Other career defining moments came when she worked as Director of Talent at Mitchells & Butler, the leading operator of restaurants and pubs across the UK, including household favourites, Toby Carvery, Harvester, and O’Neill’s. With 40,000 employees at the time, it was a big job. A highlight was building a 200-capacity training centre which was ‘revolutionary’. “We had live chefs cooking and staff could come and sample the food in their lunch breaks, it was fantastic,” explains Lewis-Roberts. That was 2013, some eleven years ago.
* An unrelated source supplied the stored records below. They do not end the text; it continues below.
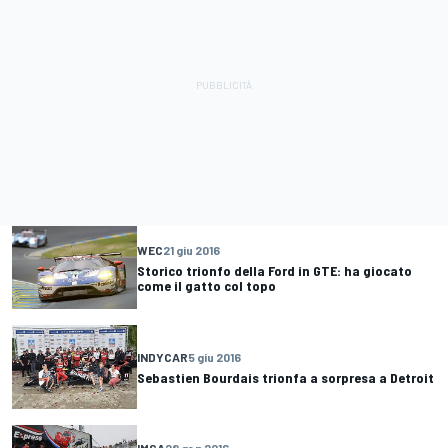
WEC
21 giu 2016
Storico trionfo della Ford in GTE: ha giocato
come il gatto col topo
INDYCAR
5 giu 2016
Sebastien Bourdais trionfa a sorpresa a Detroit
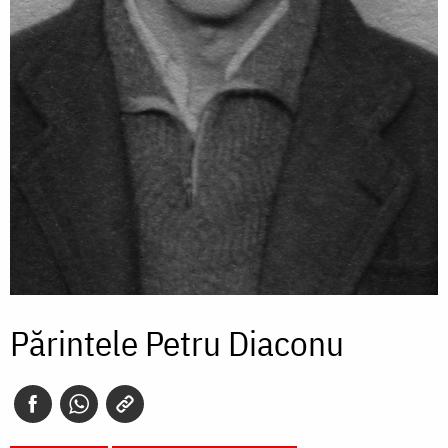
Părintele Petru Diaconu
That feeling of the headline act landing came again when next up she worked for SAB Miller, a FTSE-20 company where she was once again in the thick of it as the project lead on an M&A as well as the regional head of learning and development. It wasn’t an easy win landing the role either, the offer came following five hours of interviewing with a psychologist. The move involved a re-location to Switzerland, where she spent the next six years of her career. “It was incredibly challenging, but I also learnt so much about the business and all of the levers that you need to pull around M&A, that's where I developed a real sense of how you accelerate transformation at an organisational level.”
You don’t always have to deliver these significant, big bang pieces in HR, it’s more incremental for me. I have learned that organisations need to be able to digest things in a meaningful way as opposed to them thinking that they’ve been hit by a Tsunami of HR
Kadisha Lewis-Roberts | CPO at Pure Data Centres Group
She realised then that it’s an impossibility to ‘fudge two cultures together.’ It was a huge integration involving 210,000 employees. It was in Lewis-Robert’s words a ‘long, drawn out affair.’ A further M&A deal followed in 2018 with Amcor and Bemis, it was a significant event in the packaging industry. A year later, it was time to head back to the UK. Little did Lewis-Roberts know that the Covid pandemic was about to hit.
Successive lockdowns and unprecedented times wasn’t necessarily the best period to set up a consultancy but not one to do what’s always expected, Lewis-Roberts pressed on regardless. With such a wealth of M&A experience, she felt for her at least, it was time to branch out independently and offer change and transformation consultancy services. Yet, an opportunity arose to help shape and transform an organisation and it was just too good to turn down.